Re: Joining the text topic node output with the input data

chekurti · Posted 09-11-2013 10:01 PM

Hi All,

I am looking for a way to join the text topic node output with the raw data so that i can see each document is falling under which topic. Let me give some example.My input data looks like:

id text product

1 Amber blink continuously x142

2 Memory space problem x189

3 video blurr x902

The text topic node gave me the output as

topic id topic
1 memory

2 amber

3 video

I want to create the data set combing the raw data and text topic node results like

id text product topic

1 Amber blink continuously x142 amber

2 Memory space problem x189 memory

3 video blurr x902 video

I checked the intermediate dataset which text topic nodes but no dataset has the raw data + topic node results.

Can you guys please help me with this.

Thanks in Advance

Srini

chekurti · Posted 09-12-2013 03:20 AM

Help please

chekurti · Posted 09-13-2013 08:04 AM

I tried used the Proc TGPARSE to extract the certain keywords from the text and able to join back back with the RAW data. But i am not able to control the text mining.Like i am not able to use stoplist and start list together.whether there is any option of passing the synonymms.

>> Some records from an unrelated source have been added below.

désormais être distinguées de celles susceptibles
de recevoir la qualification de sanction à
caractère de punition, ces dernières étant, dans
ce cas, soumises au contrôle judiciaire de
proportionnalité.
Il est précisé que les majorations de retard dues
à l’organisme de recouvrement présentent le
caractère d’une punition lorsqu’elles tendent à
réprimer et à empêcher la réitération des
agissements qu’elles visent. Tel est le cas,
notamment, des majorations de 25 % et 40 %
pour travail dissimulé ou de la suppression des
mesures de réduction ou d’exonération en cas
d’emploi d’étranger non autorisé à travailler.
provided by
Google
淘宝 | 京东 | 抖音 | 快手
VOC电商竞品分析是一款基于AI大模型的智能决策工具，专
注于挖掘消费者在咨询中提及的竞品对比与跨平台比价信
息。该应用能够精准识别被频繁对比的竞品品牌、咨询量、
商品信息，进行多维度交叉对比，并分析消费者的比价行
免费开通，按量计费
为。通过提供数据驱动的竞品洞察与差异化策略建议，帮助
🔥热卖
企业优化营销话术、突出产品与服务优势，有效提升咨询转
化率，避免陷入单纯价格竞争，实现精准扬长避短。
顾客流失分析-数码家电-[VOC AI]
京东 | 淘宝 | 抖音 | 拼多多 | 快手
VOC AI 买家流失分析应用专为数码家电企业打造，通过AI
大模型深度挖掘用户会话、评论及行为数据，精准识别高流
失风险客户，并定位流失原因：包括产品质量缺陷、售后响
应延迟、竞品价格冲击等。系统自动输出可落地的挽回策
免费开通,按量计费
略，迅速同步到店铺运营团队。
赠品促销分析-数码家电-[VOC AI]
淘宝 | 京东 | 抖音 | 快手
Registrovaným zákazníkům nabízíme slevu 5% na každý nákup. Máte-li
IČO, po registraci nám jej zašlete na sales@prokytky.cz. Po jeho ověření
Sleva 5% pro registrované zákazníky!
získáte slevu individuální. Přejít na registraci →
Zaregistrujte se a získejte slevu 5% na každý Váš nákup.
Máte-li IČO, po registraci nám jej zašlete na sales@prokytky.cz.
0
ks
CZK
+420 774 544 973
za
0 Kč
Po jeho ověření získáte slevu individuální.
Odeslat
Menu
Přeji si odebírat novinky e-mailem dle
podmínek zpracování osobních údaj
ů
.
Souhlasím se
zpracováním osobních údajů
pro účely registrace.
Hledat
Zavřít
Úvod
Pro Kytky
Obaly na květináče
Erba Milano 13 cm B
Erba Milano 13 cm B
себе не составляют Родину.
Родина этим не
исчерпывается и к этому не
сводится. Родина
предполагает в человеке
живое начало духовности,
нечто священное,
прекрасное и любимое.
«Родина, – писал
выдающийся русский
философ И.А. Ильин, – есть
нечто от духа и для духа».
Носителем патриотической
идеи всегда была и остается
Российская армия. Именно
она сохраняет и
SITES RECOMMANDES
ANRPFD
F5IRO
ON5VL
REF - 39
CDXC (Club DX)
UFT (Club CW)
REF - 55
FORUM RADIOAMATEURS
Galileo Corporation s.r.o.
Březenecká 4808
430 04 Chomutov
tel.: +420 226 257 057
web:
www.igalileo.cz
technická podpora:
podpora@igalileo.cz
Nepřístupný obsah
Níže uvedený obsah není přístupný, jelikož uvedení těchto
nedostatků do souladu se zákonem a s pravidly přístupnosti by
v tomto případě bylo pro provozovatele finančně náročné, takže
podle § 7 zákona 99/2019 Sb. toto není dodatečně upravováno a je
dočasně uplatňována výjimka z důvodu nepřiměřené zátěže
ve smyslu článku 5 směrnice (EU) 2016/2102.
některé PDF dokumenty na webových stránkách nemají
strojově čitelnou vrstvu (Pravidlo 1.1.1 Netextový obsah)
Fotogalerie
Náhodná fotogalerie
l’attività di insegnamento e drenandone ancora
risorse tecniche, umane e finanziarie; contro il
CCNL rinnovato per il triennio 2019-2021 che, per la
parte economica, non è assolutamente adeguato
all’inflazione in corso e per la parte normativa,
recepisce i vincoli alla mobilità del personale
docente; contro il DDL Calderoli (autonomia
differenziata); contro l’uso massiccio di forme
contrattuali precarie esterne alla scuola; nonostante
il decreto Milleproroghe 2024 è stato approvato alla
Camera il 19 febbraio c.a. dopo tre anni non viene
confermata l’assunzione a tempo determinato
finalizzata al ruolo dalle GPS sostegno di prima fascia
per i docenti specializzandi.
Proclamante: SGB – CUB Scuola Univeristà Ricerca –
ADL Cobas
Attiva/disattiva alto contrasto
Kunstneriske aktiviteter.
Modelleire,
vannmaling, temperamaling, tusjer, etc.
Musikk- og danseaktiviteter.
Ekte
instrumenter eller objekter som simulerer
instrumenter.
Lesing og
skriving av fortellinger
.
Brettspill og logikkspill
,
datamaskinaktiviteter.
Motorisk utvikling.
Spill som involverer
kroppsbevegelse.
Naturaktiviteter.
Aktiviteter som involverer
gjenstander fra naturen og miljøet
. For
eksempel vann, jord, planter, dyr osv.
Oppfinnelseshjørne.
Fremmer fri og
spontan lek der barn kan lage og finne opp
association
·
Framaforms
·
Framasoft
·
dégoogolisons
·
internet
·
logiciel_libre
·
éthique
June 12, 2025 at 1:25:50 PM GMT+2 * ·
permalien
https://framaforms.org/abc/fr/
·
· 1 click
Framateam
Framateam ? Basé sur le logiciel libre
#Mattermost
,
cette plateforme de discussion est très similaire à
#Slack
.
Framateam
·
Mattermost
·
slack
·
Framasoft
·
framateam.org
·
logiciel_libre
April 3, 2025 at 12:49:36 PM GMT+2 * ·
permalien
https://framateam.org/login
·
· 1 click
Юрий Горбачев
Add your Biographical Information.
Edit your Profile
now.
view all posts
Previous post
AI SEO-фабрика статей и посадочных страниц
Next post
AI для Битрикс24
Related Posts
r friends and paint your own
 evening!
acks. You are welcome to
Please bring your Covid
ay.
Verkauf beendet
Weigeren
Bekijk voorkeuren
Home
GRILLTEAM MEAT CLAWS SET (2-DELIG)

JustinPlumley · Posted 09-26-2013 11:46 AM

Hi,

The dataset exported from the Text Topic Node includes the original (raw) data plus includes new variables associated with the topics. Simplifying slightly, the dataset exported from the Text Topic Node will contain additional binary indicators (whether the record belongs to the topic or not) as well as raw scores (like a projection onto that topic - mocked values in the example below):

id text product _1_0_amber _1_0_memory _1_0_video amber memory video

1 Amber blink continuously x142 1 0 0 .9 .05 .08

2 Memory space problem x189 0 1 0 .1 2.3 .07

3 video blurr x902 0 0 1 .1 .1 1.1

As you can see, this includes the original (raw) dataset of 3 records, then has 3 additional binary columns (corresponding to the 3 topics) and 3 additional raw topic score columns (also corresponding to the 3 topics).

At the moment, I am not sure why you would use both a START list (which says 'only use these terms') and a STOP list (which says 'do not use these terms') at the same time. It seems that I would simply remove words from the START list that also occurred in the STOP list, and then use this new START list. Would that help what you are trying to accomplish?

As far as importing synonyms, that is available at the Text Filter node.

Hope this helps!